Dumping and Scandals

As other producers jumped on the money making bandwagon that Duboeuf created, the market was flooded with a lot of crappy Beaujolais and by the 1990s its reputation was going down the drain fast. That’s not all that was to go down the drain, what with the loss of interest and insane amount of volume being produced, in 2001 the French government ordered producers to dump over a million cases to keep the stuff from being completely worthless. Some scandals in the 2000s including illegal chapitalization, or adding sugar, and mixing crus with inferior wines, further degraded the reputation of Beaujolais. 

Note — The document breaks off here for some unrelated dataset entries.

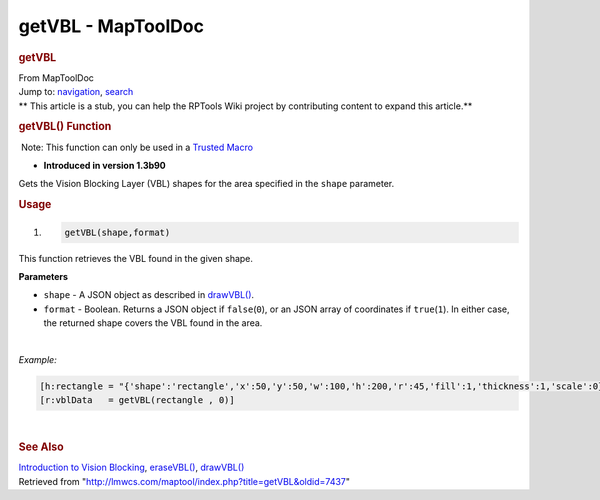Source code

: ===================
getVBL - MapToolDoc
===================

.. contents::
   :depth: 3
..

.. container:: noprint
   :name: mw-page-base

.. container:: noprint
   :name: mw-head-base

.. container:: mw-body
   :name: content

   .. container:: mw-indicators

   .. rubric:: getVBL
      :name: firstHeading
      :class: firstHeading

   .. container:: mw-body-content
      :name: bodyContent

      .. container::
         :name: siteSub

         From MapToolDoc

      .. container::
         :name: contentSub

      .. container:: mw-jump
         :name: jump-to-nav

         Jump to: `navigation <#mw-head>`__, `search <#p-search>`__

      .. container:: mw-content-ltr
         :name: mw-content-text

         .. container:: template_stub

            ** This article is a stub, you can help the RPTools Wiki
            project by contributing content to expand this article.**

         .. rubric:: getVBL() Function
            :name: getvbl-function

         .. container::

             Note: This function can only be used in a `Trusted
            Macro <Trusted_Macro>`__

         .. container:: template_version

            • **Introduced in version 1.3b90**

         .. container:: template_description

            Gets the Vision Blocking Layer (VBL) shapes for the area
            specified in the ``shape`` parameter.

         .. rubric:: Usage
            :name: usage

         .. container:: mw-geshi mw-code mw-content-ltr

            .. container:: mtmacro source-mtmacro

               #. .. code-block:: none

                     getVBL(shape,format)

         This function retrieves the VBL found in the given shape.

         **Parameters**

         -  ``shape`` - A JSON object as described in
            `drawVBL() <drawVBL>`__.
         -  ``format`` - Boolean. Returns a JSON object if
            ``false``\ (``0``), or an JSON array of coordinates if
            ``true``\ (``1``). In either case, the returned shape covers
            the VBL found in the area.

         | 

         *Example:*

         .. container:: mw-geshi mw-code mw-content-ltr

            .. container:: mtmacro source-mtmacro

               .. code-block:: none

                  [h:rectangle = "{'shape':'rectangle','x':50,'y':50,'w':100,'h':200,'r':45,'fill':1,'thickness':1,'scale':0}"]
                  [r:vblData   = getVBL(rectangle , 0)]

         | 

         .. rubric:: See Also
            :name: see-also

         .. container:: template_also

            `Introduction to Vision
            Blocking <Introduction_to_Vision_Blocking>`__,
            `eraseVBL() <eraseVBL>`__,
            `drawVBL() <drawVBL>`__

      .. container:: printfooter

         Retrieved from
         "http://lmwcs.com/maptool/index.php?title=getVBL&oldid=7437"

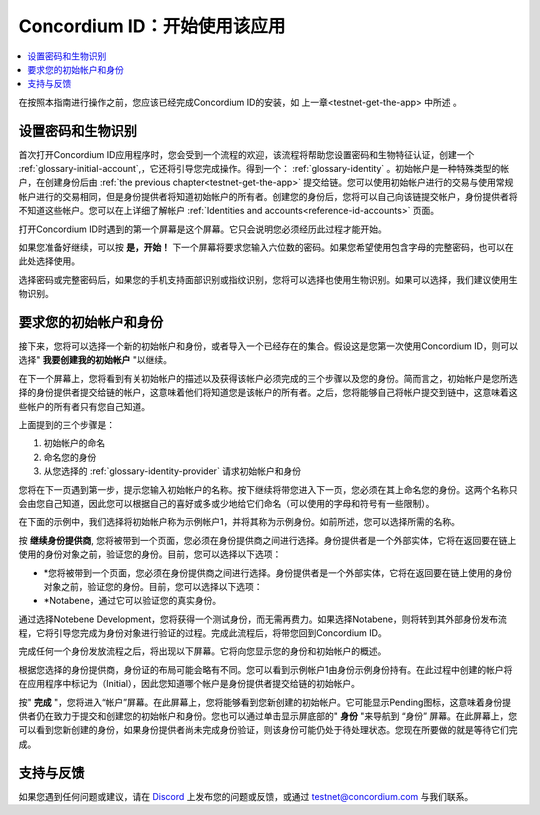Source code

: 
.. _Discord: https://discord.gg/xWmQ5tp

.. _testnet-get-started:

=======================================
Concordium ID：开始使用该应用
=======================================

.. contents::
   :local:
   :backlinks: none

在按照本指南进行操作之前，您应该已经完成​​Concordium ID的安装，如 上一章<testnet-get-the-app> 中所述  。

设置密码和生物识别
================================

首次打开Concordium ID应用程序时，您会受到一个流程的欢迎，该流程将帮助您设置密码和生物特征认证，创建一个 :ref:`glossary-initial-account`,，它还将引导您完成操作。得到一个： :ref:`glossary-identity` 。初始帐户是一种特殊类型的帐户，在创建身份后由  :ref:`the previous chapter<testnet-get-the-app>` 提交给链。您可以使用初始帐户进行的交易与使用常规帐户进行的交易相同，但是身份提供者将知道初始帐户的所有者。创建您的身份后，您将可以自己向该链提交帐户，身份提供者将不知道这些帐户。您可以在上详细了解帐户 :ref:`Identities
and accounts<reference-id-accounts>` 页面。

打开Concordium ID时遇到的第一个屏幕是这个屏幕。它只会说明您必须经历此过程才能开始。

如果您准备好继续，可以按 **是，开始！**  下一个屏幕将要求您输入六位数的密码。如果您希望使用包含字母的完整密码，也可以在此处选择使用。

.. image:: images/concordium-id/int1.png
      :width: 32%
.. image:: images/concordium-id/int2.png
      :width: 32%

.. todo::

   编写指令以使两个或更多图像并排居中


选择密码或完整密码后，如果您的手机支持面部识别或指纹识别，您将可以选择也使用生物识别。如果可以选择，我们建议使用生物识别。

.. image:: images/concordium-id/int3.png
      :width: 32%
      :align: center

要求您的初始帐户和身份
=========================================

接下来，您将可以选择一个新的初始帐户和身份，或者导入一个已经存在的集合。假设这是您第一次使用Concordium ID，则可以选择" **我要创建我的初始帐户** "以继续。

.. image:: images/concordium-id/int4.png
      :width: 32%
      :align: center


在下一个屏幕上，您将看到有关初始帐户的描述以及获得该帐户必须完成的三个步骤以及您的身份。简而言之，初始帐户是您所选择的身份提供者提交给链的帐户，这意味着他们将知道您是该帐户的所有者。之后，您将能够自己将帐户提交到链中，这意味着这些帐户的所有者只有您自己知道。

.. image:: images/concordium-id/int5.png
      :width: 32%
      :align: center

上面提到的三个步骤是：

1. 初始帐户的命名
2. 命名您的身份
3. 从您选择的 :ref:`glossary-identity-provider` 请求初始帐户和身份

您将在下一页遇到第一步，提示您输入初始帐户的名称。按下继续将带您进入下一页，您必须在其上命名您的身份。这两个名称只会由您自己知道，因此您可以根据自己的喜好或多或少地给它们命名（可以使用的字母和符号有一些限制）。

在下面的示例中，我们选择将初始帐户称为示例帐户1，并将其称为示例身份。如前所述，您可以选择所需的名称。

.. image:: images/concordium-id/int6.png
      :width: 32%
.. image:: images/concordium-id/int7.png
      :width: 32%

按 **继续身份提供商**, 您将被带到一个页面，您必须在身份提供商之间进行选择。身份提供者是一个外部实体，它将在返回要在链上使用的身份对象之前，验证您的身份。目前，您可以选择以下选项：

* *您将被带到一个页面，您必须在身份提供商之间进行选择。身份提供者是一个外部实体，它将在返回要在链上使用的身份对象之前，验证您的身份。目前，您可以选择以下选项：
* *Notabene，通过它可以验证您的真实身份。

.. image:: images/concordium-id/int8.png
      :width: 32%
      :align: center

通过选择Notebene Development，您将获得一个测试身份，而无需再费力。如果选择Notabene，则将转到其外部身份发布流程，它将引导您完成为身份对象进行验证的过程。完成此流程后，将带您回到Concordium ID。

完成任何一个身份发放流程之后，将出现以下屏幕。它将向您显示您的身份和初始帐户的概述。

.. image:: images/concordium-id/int9.png
      :width: 32%
      :align: center

根据您选择的身份提供商，身份证的布局可能会略有不同。您可以看到示例帐户1由身份示例身份持有。在此过程中创建的帐户将 在应用程序中标记为（Initial），因此您知道哪个帐户是身份提供者提交给链的初始帐户。

按" **完成** "，您将进入“帐户”屏幕。在此屏幕上，您将能够看到您新创建的初始帐户。它可能显示Pending图标，这意味着身份提供者仍在致力于提交和创建您的初始帐户和身份。您也可以通过单击显示屏底部的" **身份** "来导航到 “身份” 屏幕。在此屏幕上，您可以看到您新创建的身份，如果身份提供者尚未完成身份验证，则该身份可能仍处于待处理状态。您现在所要做的就是等待它们完成。

.. image:: images/concordium-id/int10.png
      :width: 32%
.. image:: images/concordium-id/int11.png
      :width: 32%


支持与反馈
==================

如果您遇到任何问题或建议，请在  `Discord`_ 上发布您的问题或反馈，或通过  testnet@concordium.com 与我们联系。
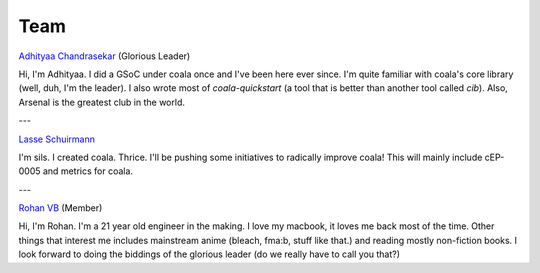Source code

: Team
----

`Adhityaa Chandrasekar <https://github.com/adtac>`_ (Glorious Leader)

Hi, I'm Adhityaa. I did a GSoC under coala once and I've been here ever
since. I'm quite familiar with coala's core library (well, duh, I'm the
leader). I also wrote most of `coala-quickstart` (a tool that is better than
another tool called `cib`). Also, Arsenal is the greatest club in the world.

---

`Lasse Schuirmann <https://github.com/sils>`_

I'm sils. I created coala. Thrice. I'll be pushing some initiatives to radically improve coala! This will mainly include cEP-0005 and metrics for coala.

---

`Rohan VB <https://github.com/RohanVB>`_ (Member)

Hi, I'm Rohan. I'm a 21 year old engineer in the making. I love my macbook, 
it loves me back most of the time. Other things that interest me includes 
mainstream anime (bleach, fma:b, stuff like that.) and reading mostly 
non-fiction books. I look forward to doing the biddings of the glorious 
leader (do we really have to call you that?)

Winemaker Mathieu Lapierre

The New School

So where is Beaujolais now? Well, it’s become a hotspot for natural winemaking, and producers such as Marcel Lapierre have led the way for that trend by rejecting the mass produced garbage from the 90s and 2000s by making small amounts of very good natural wine. The kids that were born during the 70s and 80s, when Beaujolais was at its peak production, are scaling back, working with tiny parcels, and making some very fine wines indeed. These people saw their parents rise and fall, and are not keen to make the same mistakes. They’re proud of their terroir and their wines, and focus more on cru Beaujolais than Nouveau. The wines being produced are varied, sometimes eschewing carbonic maceration entirely, and some of them are pretty damn powerful and have great aging potential, something I never thought I’d say about Beaujolais! 

Though this beautiful region has seen many ups and downs, it’s pretty clear from the quality of wine being produced that they are having a modern Renaissance. I look forward to getting out there more and getting to know more of these passionate young producers. Till then, cheers!